LOS ANGELES -Some Americans are giving up entirely on the idea of owning a house - choosing instead a condo or renting an apartment.  

In southern California, CBS News correspondent Bill Whitaker reports more of those homes are being built now - but they don't create as many construction jobs as single-family houses do.

Put on life support by the recession, housing construction in California is beginning to show a pulse. But the life blood is no longer single-family houses. There's a new driving force: apartment and condo construction.

Underwater homeowners walk away to stay afloat

"There was a paradigm shift," said Kyle Donovan of City Constructors Inc. Donovan used to focus almost exclusively on single-family houses in the once booming Santa Clarita Valley in suburban Los Angeles. But with many of those houses underwater and new construction ground to a halt, apartments and condos now make up to 60 percent of his business.

"In order to stay alive and to stay working, you had to go where the money was," Donovan said. "And the money right now is in multi-family and apartment buildings."

This is good news for some, but not for all. 370,000 construction workers lost their jobs in California in the recession. Since building an apartment takes fewer workers than a whole development of single-family houses, it's likely 200,000 of those lost jobs are not coming back.

Nationwide, 2 million construction jobs seem lost for good. The states that have fallen the hardest, California, Nevada, Florida and Arizona, are the very states where construction expanded the most before the bubble burst. In the boom years, Delvin Knight built single-family houses in the suburbs.
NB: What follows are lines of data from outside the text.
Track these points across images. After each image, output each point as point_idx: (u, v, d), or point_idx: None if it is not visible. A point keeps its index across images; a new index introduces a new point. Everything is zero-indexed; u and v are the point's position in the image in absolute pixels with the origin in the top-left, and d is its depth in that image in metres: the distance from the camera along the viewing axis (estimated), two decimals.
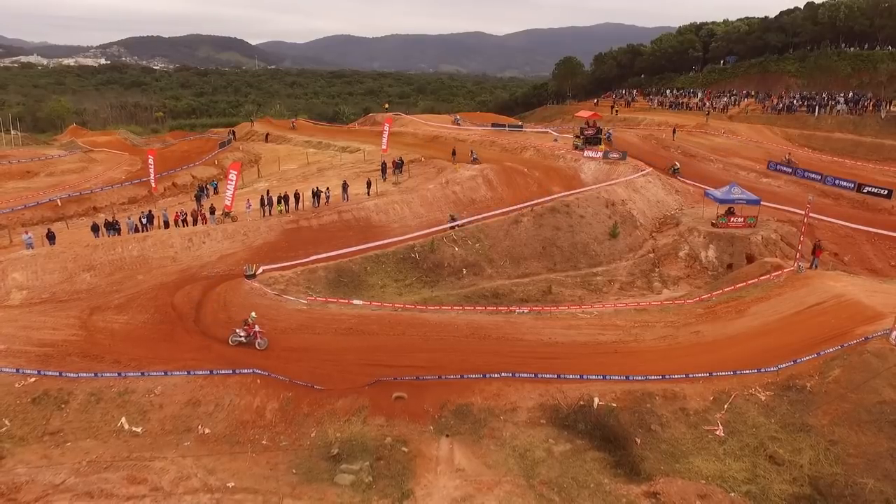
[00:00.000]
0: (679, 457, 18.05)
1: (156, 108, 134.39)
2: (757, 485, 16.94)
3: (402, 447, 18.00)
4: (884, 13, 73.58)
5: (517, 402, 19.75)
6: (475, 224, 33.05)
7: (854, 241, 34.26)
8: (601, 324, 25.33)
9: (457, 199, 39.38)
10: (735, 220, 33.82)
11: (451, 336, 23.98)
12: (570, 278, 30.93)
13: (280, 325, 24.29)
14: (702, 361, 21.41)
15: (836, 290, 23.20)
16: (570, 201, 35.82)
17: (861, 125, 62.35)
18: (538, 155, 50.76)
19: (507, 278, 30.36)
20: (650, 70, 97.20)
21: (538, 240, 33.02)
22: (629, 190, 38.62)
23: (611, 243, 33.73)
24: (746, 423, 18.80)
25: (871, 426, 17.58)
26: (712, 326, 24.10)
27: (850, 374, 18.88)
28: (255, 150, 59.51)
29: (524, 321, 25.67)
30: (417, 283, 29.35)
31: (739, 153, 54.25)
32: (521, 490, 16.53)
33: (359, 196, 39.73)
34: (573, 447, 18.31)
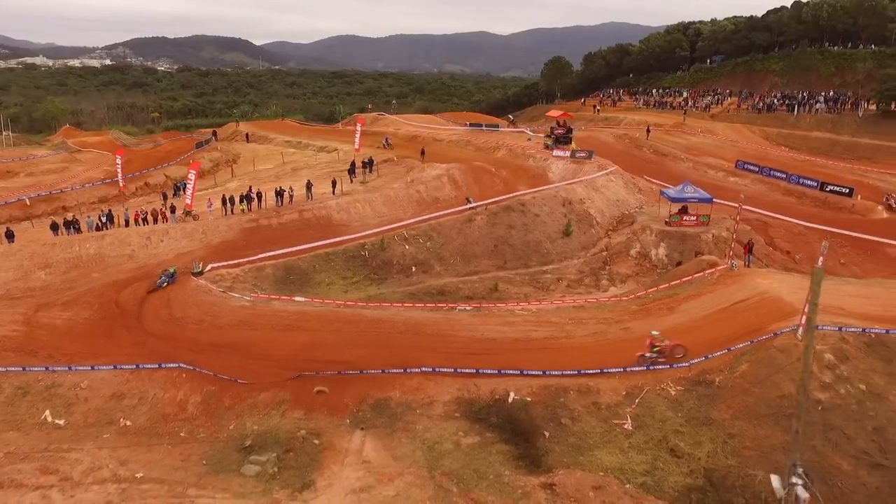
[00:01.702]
0: (585, 450, 18.46)
1: (152, 108, 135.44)
2: (653, 477, 17.34)
3: (314, 439, 18.48)
4: (867, 12, 73.54)
5: (435, 397, 20.20)
6: (427, 223, 33.48)
7: (807, 240, 34.51)
8: (537, 321, 25.73)
9: (420, 199, 39.81)
10: (688, 218, 34.12)
11: (387, 332, 24.44)
12: (519, 276, 31.34)
13: (220, 322, 24.85)
14: (626, 357, 21.77)
15: (761, 288, 23.52)
16: (527, 200, 36.24)
17: (839, 124, 62.46)
18: (510, 154, 51.09)
19: (455, 276, 30.81)
20: (638, 69, 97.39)
21: (491, 238, 33.47)
22: (589, 189, 38.98)
23: (564, 242, 34.11)
24: (654, 417, 19.19)
25: (769, 420, 17.95)
26: (642, 323, 24.44)
27: (756, 369, 19.25)
28: (234, 151, 60.21)
29: (462, 318, 26.11)
30: (365, 280, 29.86)
31: (713, 152, 54.45)
32: (422, 481, 16.97)
33: (325, 195, 40.22)
34: (482, 440, 18.74)
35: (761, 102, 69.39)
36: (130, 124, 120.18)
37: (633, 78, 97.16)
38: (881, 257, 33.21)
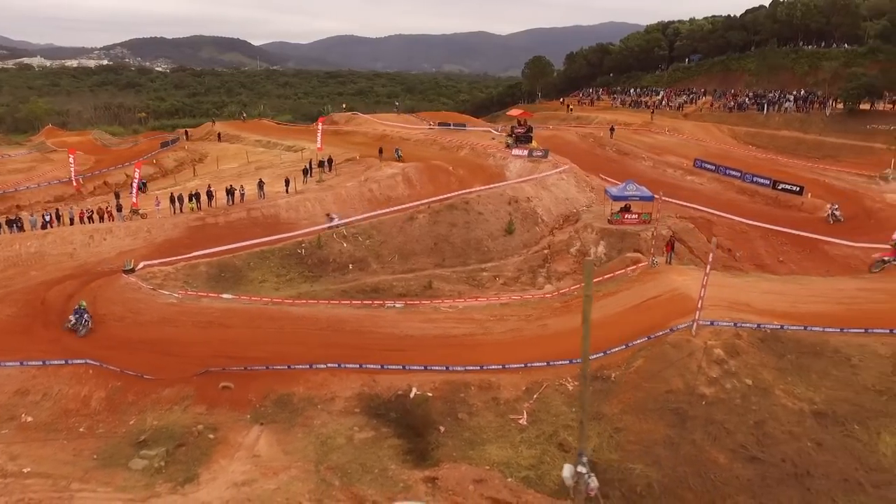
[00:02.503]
0: (477, 444, 18.67)
1: (139, 108, 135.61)
2: (537, 471, 17.54)
3: (209, 434, 18.69)
4: (840, 11, 73.67)
5: (337, 392, 20.41)
6: (368, 221, 33.69)
7: (748, 238, 34.66)
8: (459, 318, 25.94)
9: (372, 197, 40.02)
10: (630, 216, 34.28)
11: (307, 329, 24.64)
12: (456, 274, 31.53)
13: (141, 319, 25.06)
14: (537, 353, 21.97)
15: (673, 285, 23.72)
16: (471, 198, 36.44)
17: (807, 123, 62.61)
18: (472, 153, 51.31)
19: (391, 274, 31.00)
20: (618, 69, 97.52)
21: (431, 236, 33.67)
22: (538, 187, 39.17)
23: (505, 239, 34.30)
24: (549, 412, 19.41)
25: (654, 414, 18.15)
26: (560, 320, 24.66)
27: (649, 364, 19.45)
28: (202, 150, 60.43)
29: (387, 315, 26.32)
30: (299, 278, 30.06)
31: (676, 151, 54.57)
32: (306, 475, 17.16)
33: (279, 194, 40.44)
34: (377, 435, 18.93)
35: (733, 102, 69.48)
36: (117, 124, 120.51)
37: (614, 77, 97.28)
38: (820, 255, 33.36)
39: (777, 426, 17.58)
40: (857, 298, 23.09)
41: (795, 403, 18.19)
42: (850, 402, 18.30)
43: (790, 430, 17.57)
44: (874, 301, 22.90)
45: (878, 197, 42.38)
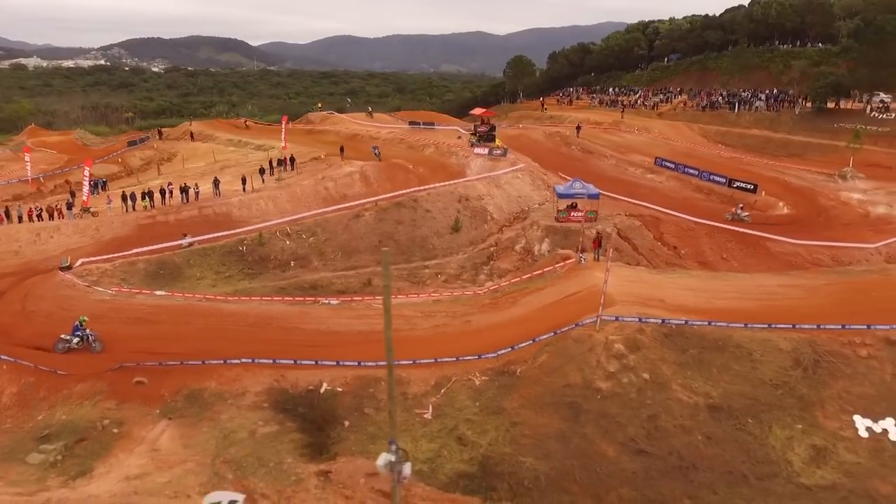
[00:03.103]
0: (379, 438, 18.77)
1: (126, 108, 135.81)
2: (432, 464, 17.70)
3: (114, 429, 18.84)
4: (814, 10, 73.82)
5: (248, 387, 20.56)
6: (314, 219, 33.85)
7: (694, 235, 34.81)
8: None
9: (328, 195, 40.18)
10: (576, 214, 34.42)
11: (234, 325, 24.78)
12: (398, 271, 31.63)
13: (71, 315, 25.10)
14: (458, 348, 22.09)
15: (592, 281, 23.84)
16: (420, 196, 36.61)
17: (777, 122, 62.82)
18: (436, 152, 51.60)
19: (332, 271, 31.17)
20: (599, 68, 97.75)
21: (376, 234, 33.83)
22: (491, 185, 39.34)
23: (452, 237, 34.46)
24: (454, 406, 19.55)
25: (550, 408, 18.31)
26: (484, 316, 24.83)
27: (552, 359, 19.61)
28: (171, 149, 60.60)
29: (317, 312, 26.47)
30: (239, 274, 30.22)
31: (642, 150, 54.75)
32: (201, 468, 17.30)
33: (236, 192, 40.62)
34: (280, 429, 19.08)
35: (706, 101, 69.66)
36: (104, 124, 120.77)
37: (595, 77, 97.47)
38: (763, 252, 33.52)
39: (669, 420, 17.74)
40: (774, 295, 23.25)
41: (691, 397, 18.34)
42: (747, 396, 18.47)
43: (682, 423, 17.73)
44: (790, 297, 23.07)
45: (833, 195, 42.61)
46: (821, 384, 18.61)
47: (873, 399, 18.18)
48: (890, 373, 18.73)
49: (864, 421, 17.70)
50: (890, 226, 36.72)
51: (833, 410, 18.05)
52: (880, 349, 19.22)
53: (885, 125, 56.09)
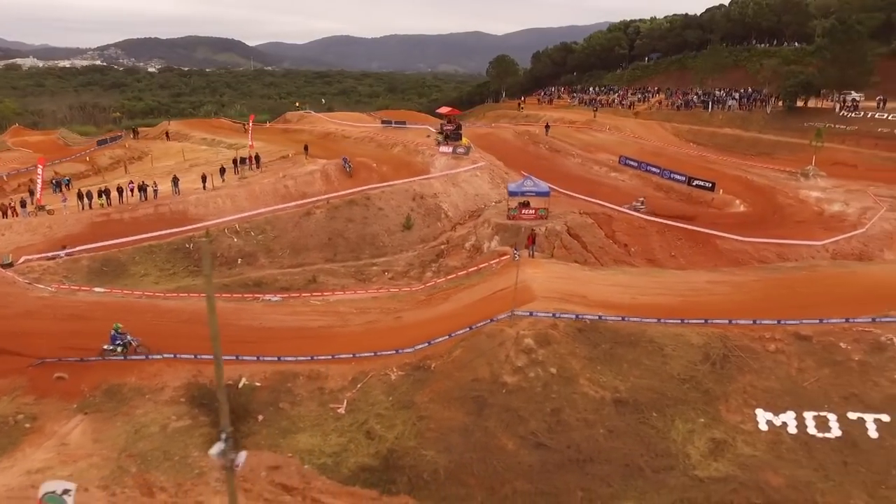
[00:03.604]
0: (290, 433, 18.95)
1: (114, 108, 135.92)
2: (337, 458, 17.82)
3: (26, 423, 18.95)
4: (791, 10, 74.01)
5: (168, 382, 20.67)
6: (264, 216, 34.00)
7: (645, 233, 34.93)
8: (325, 311, 26.25)
9: (287, 193, 40.37)
10: (527, 211, 34.56)
11: (166, 321, 24.91)
12: (345, 268, 31.82)
13: (7, 312, 25.29)
14: (384, 343, 22.20)
15: (521, 277, 23.94)
16: (373, 194, 36.77)
17: (749, 121, 63.02)
18: (404, 150, 51.83)
19: (279, 268, 31.32)
20: (581, 67, 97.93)
21: (327, 231, 33.99)
22: (448, 184, 39.50)
23: (402, 235, 34.60)
24: (368, 400, 19.67)
25: (457, 402, 18.45)
26: (416, 312, 24.99)
27: (465, 354, 19.75)
28: (144, 148, 60.76)
29: (254, 308, 26.63)
30: (184, 272, 30.35)
31: (610, 149, 54.91)
32: (105, 462, 17.43)
33: (196, 190, 40.82)
34: (193, 423, 19.19)
35: (680, 100, 69.83)
36: (92, 124, 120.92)
37: (577, 76, 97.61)
38: (711, 249, 33.63)
39: (573, 414, 17.87)
40: (699, 291, 23.40)
41: (598, 392, 18.47)
42: (654, 390, 18.60)
43: (585, 417, 17.87)
44: (715, 293, 23.21)
45: (793, 193, 42.75)
46: (727, 378, 18.75)
47: (777, 393, 18.30)
48: (796, 367, 18.86)
49: (766, 414, 17.82)
50: (842, 223, 36.85)
51: (736, 404, 18.17)
52: (789, 344, 19.35)
53: (852, 124, 56.30)
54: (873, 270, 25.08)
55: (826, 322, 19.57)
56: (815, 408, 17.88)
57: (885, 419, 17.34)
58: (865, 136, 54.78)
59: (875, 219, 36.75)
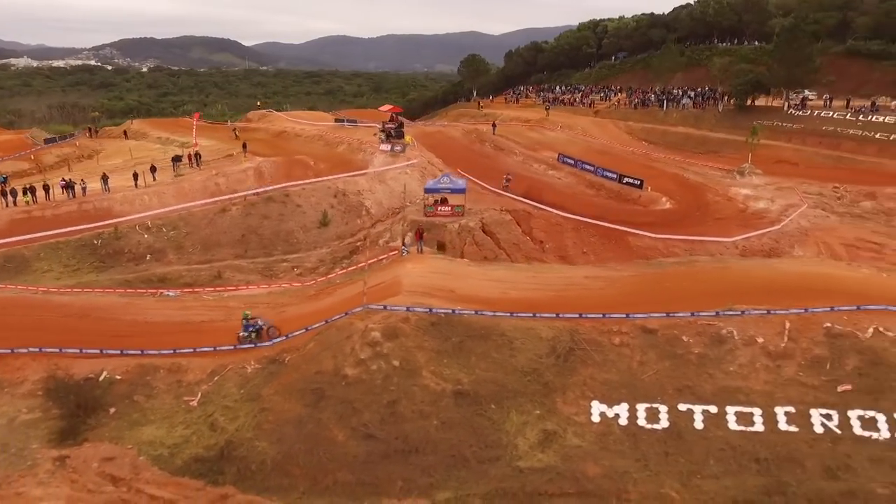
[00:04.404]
0: (139, 425, 19.16)
1: (92, 108, 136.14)
2: (174, 449, 18.05)
3: None
4: (752, 8, 74.22)
5: (29, 376, 20.86)
6: (178, 213, 34.17)
7: (561, 230, 35.12)
8: (214, 306, 26.43)
9: (217, 190, 40.46)
10: (443, 209, 34.74)
11: (52, 315, 25.05)
12: (254, 265, 32.00)
13: None
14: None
15: (397, 272, 24.19)
16: (293, 191, 36.94)
17: (701, 119, 63.21)
18: (348, 148, 52.05)
19: (186, 264, 31.48)
20: (551, 67, 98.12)
21: (241, 228, 34.16)
22: (373, 181, 39.67)
23: (318, 231, 34.77)
24: (220, 393, 19.86)
25: (298, 394, 18.63)
26: (300, 306, 25.20)
27: (316, 347, 19.95)
28: (97, 147, 60.92)
29: (144, 303, 26.81)
30: (88, 268, 30.53)
31: (556, 147, 55.11)
32: None
33: (129, 188, 40.92)
34: (43, 416, 19.40)
35: (637, 99, 70.03)
36: (70, 123, 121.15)
37: (546, 75, 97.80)
38: (622, 246, 33.82)
39: (409, 405, 18.05)
40: (573, 286, 23.59)
41: (440, 384, 18.64)
42: (497, 382, 18.77)
43: (421, 409, 18.04)
44: (587, 288, 23.41)
45: (723, 191, 42.97)
46: (569, 371, 18.92)
47: (615, 385, 18.48)
48: (638, 360, 19.03)
49: (601, 406, 18.00)
50: (762, 220, 37.07)
51: (573, 396, 18.34)
52: (634, 337, 19.52)
53: (799, 122, 56.52)
54: (746, 266, 25.26)
55: (673, 316, 19.71)
56: (648, 400, 18.06)
57: (713, 410, 17.52)
58: (811, 134, 55.01)
59: (794, 216, 36.99)
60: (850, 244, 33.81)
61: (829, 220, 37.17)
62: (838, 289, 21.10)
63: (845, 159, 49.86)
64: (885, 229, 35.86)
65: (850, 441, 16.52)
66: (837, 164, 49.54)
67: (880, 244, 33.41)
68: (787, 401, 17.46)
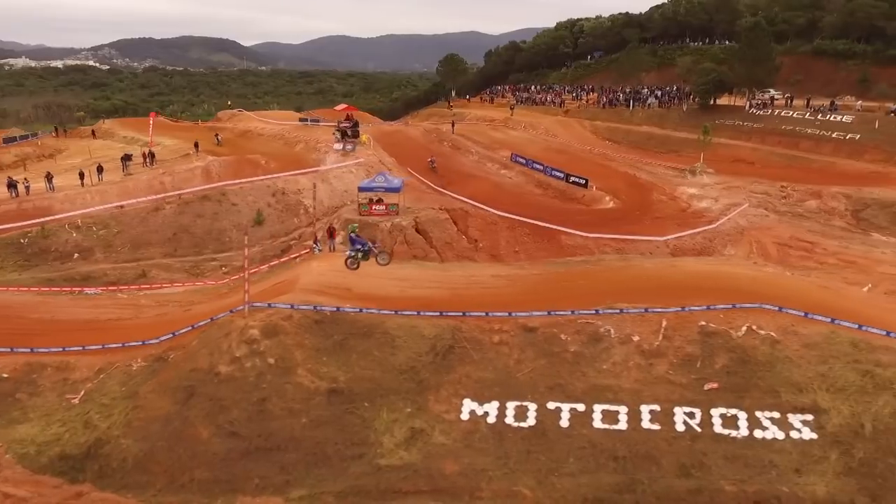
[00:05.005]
0: (16, 422, 19.11)
1: (78, 107, 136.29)
2: (44, 447, 17.96)
3: None
4: (722, 8, 74.15)
5: None
6: (109, 212, 34.19)
7: (496, 228, 35.08)
8: (125, 304, 26.47)
9: (162, 189, 40.45)
10: (378, 207, 34.70)
11: None
12: (181, 263, 32.00)
13: None
14: (157, 334, 22.34)
15: (298, 271, 24.18)
16: (230, 189, 36.96)
17: (666, 118, 63.14)
18: (305, 147, 52.25)
19: (113, 262, 31.48)
20: (529, 66, 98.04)
21: (173, 227, 34.15)
22: (316, 180, 39.63)
23: (253, 230, 34.69)
24: (102, 391, 19.81)
25: (171, 392, 18.61)
26: (208, 304, 25.16)
27: (198, 345, 19.92)
28: (59, 146, 61.06)
29: (59, 301, 26.83)
30: (12, 266, 30.53)
31: (514, 146, 55.04)
32: None
33: (75, 187, 40.94)
34: None
35: (605, 98, 69.99)
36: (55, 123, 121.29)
37: (524, 75, 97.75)
38: (554, 245, 33.74)
39: (279, 403, 18.01)
40: (475, 284, 23.56)
41: (314, 382, 18.61)
42: (373, 380, 18.73)
43: (291, 407, 18.00)
44: (488, 286, 23.37)
45: (670, 190, 42.87)
46: (446, 369, 18.88)
47: (489, 383, 18.44)
48: (515, 358, 19.00)
49: (472, 405, 17.97)
50: (700, 219, 37.01)
51: (446, 395, 18.31)
52: (515, 335, 19.49)
53: (760, 121, 56.44)
54: (648, 265, 25.18)
55: (554, 314, 19.67)
56: (519, 398, 18.02)
57: (580, 409, 17.49)
58: (771, 133, 54.95)
59: (732, 215, 36.88)
60: (783, 243, 33.70)
61: (768, 219, 37.02)
62: (730, 287, 21.04)
63: (800, 158, 49.78)
64: (820, 228, 35.77)
65: (708, 439, 16.49)
66: (792, 163, 49.45)
67: (812, 243, 33.29)
68: (653, 399, 17.43)
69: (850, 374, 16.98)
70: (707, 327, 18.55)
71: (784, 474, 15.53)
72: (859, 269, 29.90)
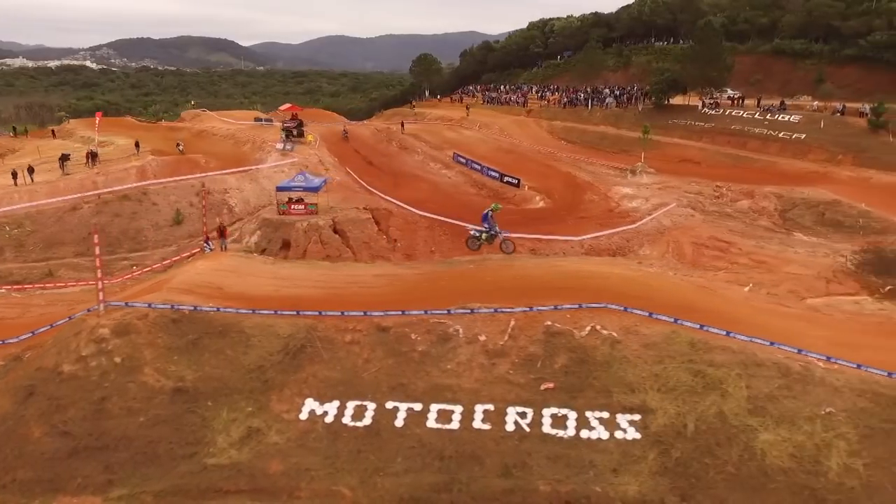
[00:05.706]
0: None
1: (59, 108, 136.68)
2: None
3: None
4: (685, 8, 74.08)
5: None
6: (25, 211, 34.14)
7: (416, 228, 35.06)
8: (15, 303, 26.44)
9: (94, 188, 40.53)
10: (297, 207, 34.67)
11: None
12: (91, 262, 31.84)
13: None
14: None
15: (193, 270, 24.05)
16: (151, 189, 36.93)
17: (622, 118, 63.12)
18: (251, 147, 52.31)
19: (23, 262, 31.43)
20: (501, 66, 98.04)
21: (88, 226, 34.01)
22: (244, 179, 39.70)
23: (170, 230, 34.73)
24: None
25: (13, 391, 18.45)
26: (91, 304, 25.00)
27: (50, 344, 19.82)
28: (12, 146, 61.13)
29: None
30: None
31: (464, 146, 55.15)
32: None
33: (9, 186, 40.96)
34: None
35: (565, 98, 69.92)
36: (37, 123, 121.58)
37: (496, 74, 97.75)
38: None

Now he feels lucky to have landed this job in Hollywood.

Knight said, "These apartments are the first residences I've done in the last two or three years."

With foreclosure forcing hundreds of thousands of people from their homes, builders expect demand for apartments and condos to grow for several more years.

We thought we saw at least a glimmer of hope for the housing market - the government reported today that home construction nationwide was up 3.5 percent last month.

But when we dug into that, the experts told us the pace of building is a long way from what's needed for a housing recovery.